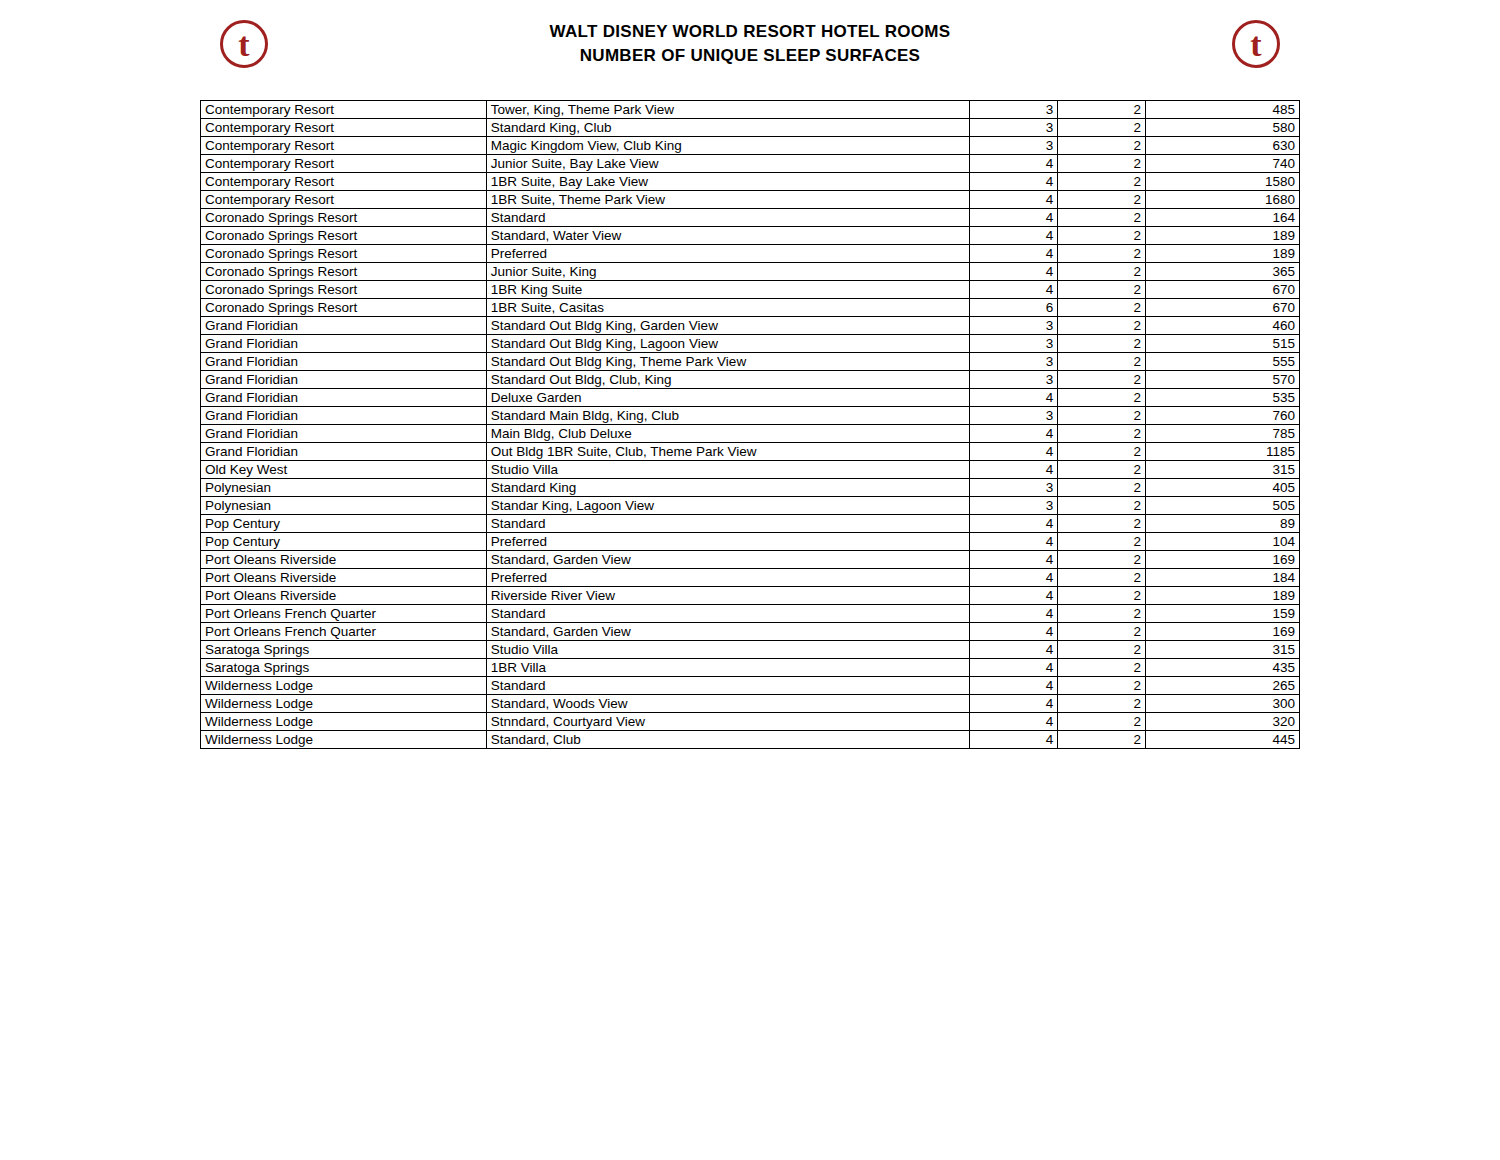t
t
WALT DISNEY WORLD RESORT HOTEL ROOMS
NUMBER OF UNIQUE SLEEP SURFACES
| Contemporary Resort | Tower, King, Theme Park View | 3 | 2 | 485 |
| Contemporary Resort | Standard King, Club | 3 | 2 | 580 |
| Contemporary Resort | Magic Kingdom View, Club King | 3 | 2 | 630 |
| Contemporary Resort | Junior Suite, Bay Lake View | 4 | 2 | 740 |
| Contemporary Resort | 1BR Suite, Bay Lake View | 4 | 2 | 1580 |
| Contemporary Resort | 1BR Suite, Theme Park View | 4 | 2 | 1680 |
| Coronado Springs Resort | Standard | 4 | 2 | 164 |
| Coronado Springs Resort | Standard, Water View | 4 | 2 | 189 |
| Coronado Springs Resort | Preferred | 4 | 2 | 189 |
| Coronado Springs Resort | Junior Suite, King | 4 | 2 | 365 |
| Coronado Springs Resort | 1BR King Suite | 4 | 2 | 670 |
| Coronado Springs Resort | 1BR Suite, Casitas | 6 | 2 | 670 |
| Grand Floridian | Standard Out Bldg King, Garden View | 3 | 2 | 460 |
| Grand Floridian | Standard Out Bldg King, Lagoon View | 3 | 2 | 515 |
| Grand Floridian | Standard Out Bldg King, Theme Park View | 3 | 2 | 555 |
| Grand Floridian | Standard Out Bldg, Club, King | 3 | 2 | 570 |
| Grand Floridian | Deluxe Garden | 4 | 2 | 535 |
| Grand Floridian | Standard Main Bldg, King, Club | 3 | 2 | 760 |
| Grand Floridian | Main Bldg, Club Deluxe | 4 | 2 | 785 |
| Grand Floridian | Out Bldg 1BR Suite, Club, Theme Park View | 4 | 2 | 1185 |
| Old Key West | Studio Villa | 4 | 2 | 315 |
| Polynesian | Standard King | 3 | 2 | 405 |
| Polynesian | Standar King, Lagoon View | 3 | 2 | 505 |
| Pop Century | Standard | 4 | 2 | 89 |
| Pop Century | Preferred | 4 | 2 | 104 |
| Port Oleans Riverside | Standard, Garden View | 4 | 2 | 169 |
| Port Oleans Riverside | Preferred | 4 | 2 | 184 |
| Port Oleans Riverside | Riverside River View | 4 | 2 | 189 |
| Port Orleans French Quarter | Standard | 4 | 2 | 159 |
| Port Orleans French Quarter | Standard, Garden View | 4 | 2 | 169 |
| Saratoga Springs | Studio Villa | 4 | 2 | 315 |
| Saratoga Springs | 1BR Villa | 4 | 2 | 435 |
| Wilderness Lodge | Standard | 4 | 2 | 265 |
| Wilderness Lodge | Standard, Woods View | 4 | 2 | 300 |
| Wilderness Lodge | Stnndard, Courtyard View | 4 | 2 | 320 |
| Wilderness Lodge | Standard, Club | 4 | 2 | 445 |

▬▬▬▬▬▬▬▬▬▬

● **Activity**:
Where a picture appears, skip it; repeat everything else in the data exactly.

● **Answer to this problem**:
t
t
WALT DISNEY WORLD RESORT HOTEL ROOMS
NUMBER OF UNIQUE SLEEP SURFACES
| Contemporary Resort | Tower, King, Theme Park View | 3 | 2 | 485 |
| Contemporary Resort | Standard King, Club | 3 | 2 | 580 |
| Contemporary Resort | Magic Kingdom View, Club King | 3 | 2 | 630 |
| Contemporary Resort | Junior Suite, Bay Lake View | 4 | 2 | 740 |
| Contemporary Resort | 1BR Suite, Bay Lake View | 4 | 2 | 1580 |
| Contemporary Resort | 1BR Suite, Theme Park View | 4 | 2 | 1680 |
| Coronado Springs Resort | Standard | 4 | 2 | 164 |
| Coronado Springs Resort | Standard, Water View | 4 | 2 | 189 |
| Coronado Springs Resort | Preferred | 4 | 2 | 189 |
| Coronado Springs Resort | Junior Suite, King | 4 | 2 | 365 |
| Coronado Springs Resort | 1BR King Suite | 4 | 2 | 670 |
| Coronado Springs Resort | 1BR Suite, Casitas | 6 | 2 | 670 |
| Grand Floridian | Standard Out Bldg King, Garden View | 3 | 2 | 460 |
| Grand Floridian | Standard Out Bldg King, Lagoon View | 3 | 2 | 515 |
| Grand Floridian | Standard Out Bldg King, Theme Park View | 3 | 2 | 555 |
| Grand Floridian | Standard Out Bldg, Club, King | 3 | 2 | 570 |
| Grand Floridian | Deluxe Garden | 4 | 2 | 535 |
| Grand Floridian | Standard Main Bldg, King, Club | 3 | 2 | 760 |
| Grand Floridian | Main Bldg, Club Deluxe | 4 | 2 | 785 |
| Grand Floridian | Out Bldg 1BR Suite, Club, Theme Park View | 4 | 2 | 1185 |
| Old Key West | Studio Villa | 4 | 2 | 315 |
| Polynesian | Standard King | 3 | 2 | 405 |
| Polynesian | Standar King, Lagoon View | 3 | 2 | 505 |
| Pop Century | Standard | 4 | 2 | 89 |
| Pop Century | Preferred | 4 | 2 | 104 |
| Port Oleans Riverside | Standard, Garden View | 4 | 2 | 169 |
| Port Oleans Riverside | Preferred | 4 | 2 | 184 |
| Port Oleans Riverside | Riverside River View | 4 | 2 | 189 |
| Port Orleans French Quarter | Standard | 4 | 2 | 159 |
| Port Orleans French Quarter | Standard, Garden View | 4 | 2 | 169 |
| Saratoga Springs | Studio Villa | 4 | 2 | 315 |
| Saratoga Springs | 1BR Villa | 4 | 2 | 435 |
| Wilderness Lodge | Standard | 4 | 2 | 265 |
| Wilderness Lodge | Standard, Woods View | 4 | 2 | 300 |
| Wilderness Lodge | Stnndard, Courtyard View | 4 | 2 | 320 |
| Wilderness Lodge | Standard, Club | 4 | 2 | 445 |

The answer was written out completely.